### Gegevensfragmenten
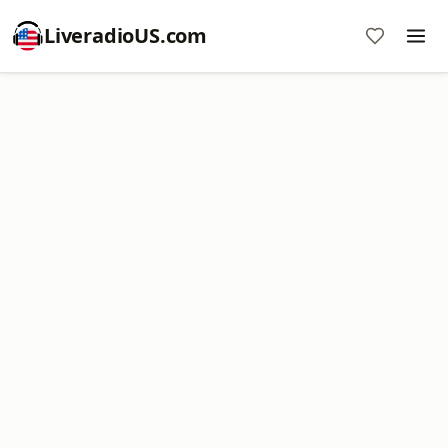
LiveradioUS.com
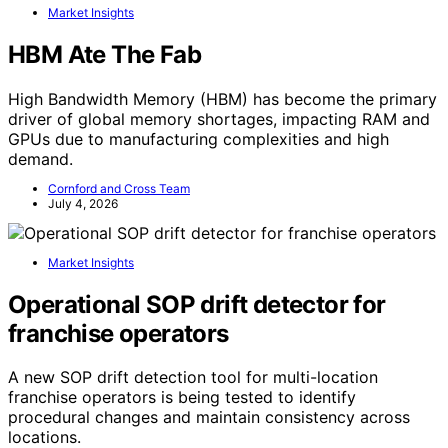
Market Insights
HBM Ate The Fab
High Bandwidth Memory (HBM) has become the primary
driver of global memory shortages, impacting RAM and
GPUs due to manufacturing complexities and high
demand.
Cornford and Cross Team
July 4, 2026
Market Insights
Operational SOP drift detector for
franchise operators
A new SOP drift detection tool for multi-location
franchise operators is being tested to identify
procedural changes and maintain consistency across
locations.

### Opdracht
Zet alle tekstregels uit de vermeldingen hierboven om in één genummerde lijst, zonder lege regels. Laat de afbeeldingen weg.

### Uitkomst
1. LiveradioUS.com
2. Market Insights
3. HBM Ate The Fab
4. High Bandwidth Memory (HBM) has become the primary
5. driver of global memory shortages, impacting RAM and
6. GPUs due to manufacturing complexities and high
7. demand.
8. Cornford and Cross Team
9. July 4, 2026
10. Market Insights
11. Operational SOP drift detector for
12. franchise operators
13. A new SOP drift detection tool for multi-location
14. franchise operators is being tested to identify
15. procedural changes and maintain consistency across
16. locations.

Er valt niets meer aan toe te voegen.